Here, the Arbitrator considered analogies like USERRA and the FMLA, amongst other laws, in making his decision. Plaintiffs claim that this is a form of "industrial justice" because the Arbitrator was supposed to make a decision based solely on the text of the CBA, without relying on his own policy decisions and independent statutory language unrelated to the CBA. However, the Arbitrator was merely applying familiar principles of contractual interpretation. His ruling could "be read as embodying a construction of the agreement itself . . . with the arbitrator looking to `the law' for help in determining the sense of the agreement" and therefore, it still drew its "essence from the agreement." United Steelworkers of America, 363 U.S. at 597. The Arbitrator was not incorporating the principle of "cause for termination" into the CBA without grounds to do so. He was applying a common example of "break in service" because the meaning was not provided in the agreement.
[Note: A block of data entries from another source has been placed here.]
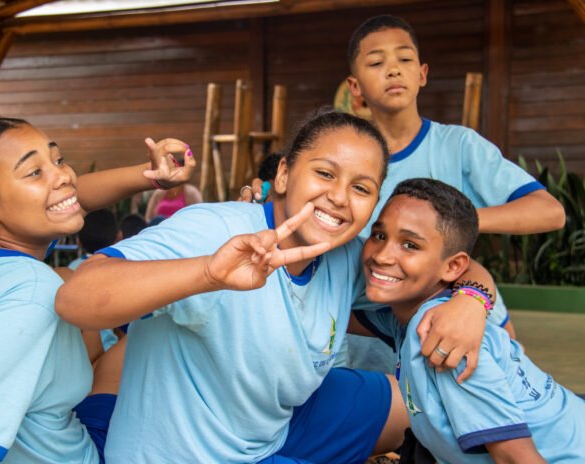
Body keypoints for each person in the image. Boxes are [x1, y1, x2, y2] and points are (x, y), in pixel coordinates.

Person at [56, 110, 495, 463]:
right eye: (325, 173)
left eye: (361, 188)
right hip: (189, 453)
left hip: (271, 428)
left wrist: (473, 301)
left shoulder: (347, 255)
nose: (340, 197)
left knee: (416, 402)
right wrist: (208, 273)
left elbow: (452, 266)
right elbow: (77, 296)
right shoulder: (215, 229)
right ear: (283, 175)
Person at [242, 15, 566, 371]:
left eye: (405, 59)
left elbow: (549, 212)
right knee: (384, 398)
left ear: (422, 74)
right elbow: (280, 212)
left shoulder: (458, 146)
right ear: (355, 87)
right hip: (362, 329)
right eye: (376, 62)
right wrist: (261, 200)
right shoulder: (346, 156)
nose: (393, 70)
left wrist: (449, 224)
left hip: (451, 314)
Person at [0, 118, 196, 463]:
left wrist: (152, 175)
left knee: (72, 285)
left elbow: (78, 197)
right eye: (34, 172)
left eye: (58, 160)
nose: (63, 176)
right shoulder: (31, 292)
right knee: (152, 330)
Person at [350, 178, 585, 463]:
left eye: (410, 245)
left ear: (453, 267)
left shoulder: (442, 339)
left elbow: (515, 457)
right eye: (378, 235)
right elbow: (337, 317)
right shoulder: (408, 316)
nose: (382, 256)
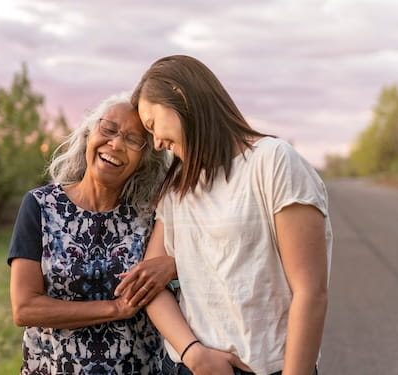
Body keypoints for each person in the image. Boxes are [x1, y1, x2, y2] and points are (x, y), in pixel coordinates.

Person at [118, 55, 332, 375]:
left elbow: (310, 292)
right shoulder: (178, 185)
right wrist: (194, 354)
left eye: (152, 125)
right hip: (186, 367)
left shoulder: (272, 162)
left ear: (180, 95)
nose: (158, 142)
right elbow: (150, 285)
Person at [8, 92, 175, 374]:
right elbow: (25, 308)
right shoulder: (40, 205)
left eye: (133, 140)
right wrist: (115, 308)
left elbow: (196, 263)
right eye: (108, 129)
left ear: (146, 159)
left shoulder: (154, 214)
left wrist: (173, 265)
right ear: (88, 134)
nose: (116, 144)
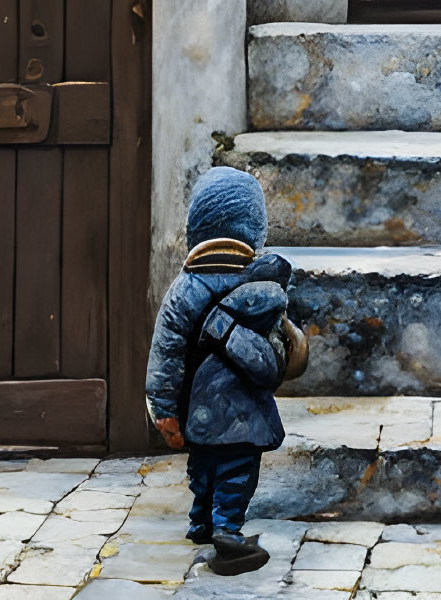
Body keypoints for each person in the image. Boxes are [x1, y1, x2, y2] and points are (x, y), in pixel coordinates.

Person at [147, 168, 304, 578]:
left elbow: (167, 351)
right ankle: (228, 533)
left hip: (196, 406)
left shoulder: (184, 287)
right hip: (244, 408)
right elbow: (281, 342)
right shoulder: (261, 280)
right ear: (255, 227)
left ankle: (200, 521)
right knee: (236, 469)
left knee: (202, 463)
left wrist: (164, 407)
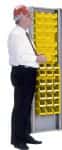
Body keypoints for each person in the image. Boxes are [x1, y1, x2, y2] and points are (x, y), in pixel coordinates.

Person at [8, 5, 47, 150]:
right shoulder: (16, 35)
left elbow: (26, 54)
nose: (31, 18)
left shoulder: (24, 34)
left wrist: (36, 57)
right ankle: (17, 140)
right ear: (22, 17)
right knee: (20, 107)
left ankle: (25, 135)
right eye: (28, 16)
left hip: (28, 72)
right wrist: (37, 59)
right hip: (22, 72)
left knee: (26, 106)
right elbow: (20, 57)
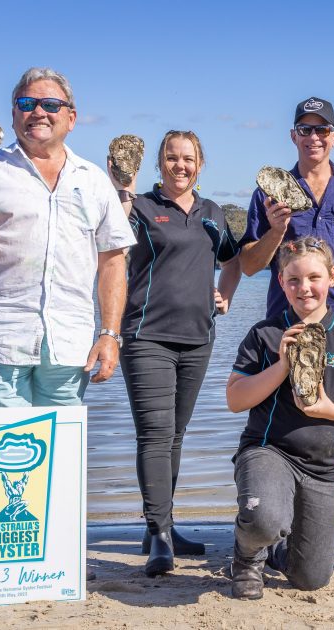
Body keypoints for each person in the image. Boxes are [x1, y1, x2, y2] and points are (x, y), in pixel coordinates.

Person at [239, 96, 334, 552]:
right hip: (281, 320)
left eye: (321, 130)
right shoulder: (270, 190)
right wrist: (273, 228)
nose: (313, 138)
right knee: (276, 412)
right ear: (293, 136)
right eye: (304, 130)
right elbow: (249, 264)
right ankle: (271, 511)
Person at [0, 67, 134, 407]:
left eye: (51, 104)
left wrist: (109, 335)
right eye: (27, 102)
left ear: (71, 118)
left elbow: (113, 263)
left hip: (69, 347)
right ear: (14, 113)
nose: (38, 112)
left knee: (63, 458)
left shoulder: (94, 180)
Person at [225, 237, 334, 600]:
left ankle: (275, 550)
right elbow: (235, 400)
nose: (305, 288)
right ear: (281, 282)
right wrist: (283, 365)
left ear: (333, 277)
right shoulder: (265, 334)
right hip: (269, 451)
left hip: (322, 467)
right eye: (294, 280)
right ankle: (247, 557)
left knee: (312, 578)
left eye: (314, 278)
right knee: (265, 520)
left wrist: (332, 411)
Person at [109, 130, 242, 575]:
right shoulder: (142, 208)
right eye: (171, 157)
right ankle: (160, 536)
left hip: (198, 337)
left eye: (188, 158)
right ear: (160, 163)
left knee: (176, 435)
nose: (179, 165)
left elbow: (233, 259)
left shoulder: (213, 213)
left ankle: (160, 526)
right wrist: (121, 193)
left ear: (200, 164)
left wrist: (224, 295)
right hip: (146, 335)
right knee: (154, 434)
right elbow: (111, 239)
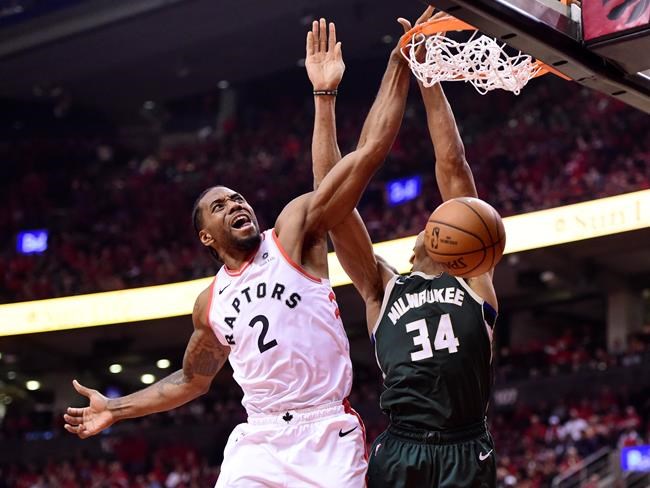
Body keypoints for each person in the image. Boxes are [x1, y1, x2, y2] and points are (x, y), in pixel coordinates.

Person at [63, 18, 411, 488]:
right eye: (219, 206)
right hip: (260, 441)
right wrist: (116, 409)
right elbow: (191, 379)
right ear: (206, 237)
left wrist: (333, 91)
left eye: (238, 198)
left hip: (325, 430)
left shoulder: (291, 237)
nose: (235, 204)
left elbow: (351, 168)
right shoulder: (210, 302)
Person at [312, 9, 499, 487]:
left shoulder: (473, 275)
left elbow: (452, 163)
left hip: (464, 447)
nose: (432, 219)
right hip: (401, 448)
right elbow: (332, 199)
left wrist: (427, 73)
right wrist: (325, 98)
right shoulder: (381, 287)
The Award thus passes the broad standard of review as providing at least "a barely colorable justification for the outcome reached." Banco de Seguros del Estado, 344 F.3d at 260 (quotingAndros Compania Maritima, S.A., 579 F.2d at 704). It must be confirmed.
CONCLUSION
Plaintiffs' petition and motion to confirm the Award is denied. Defendants' motion is granted. The Court will enter a separate judgment confirming the Award.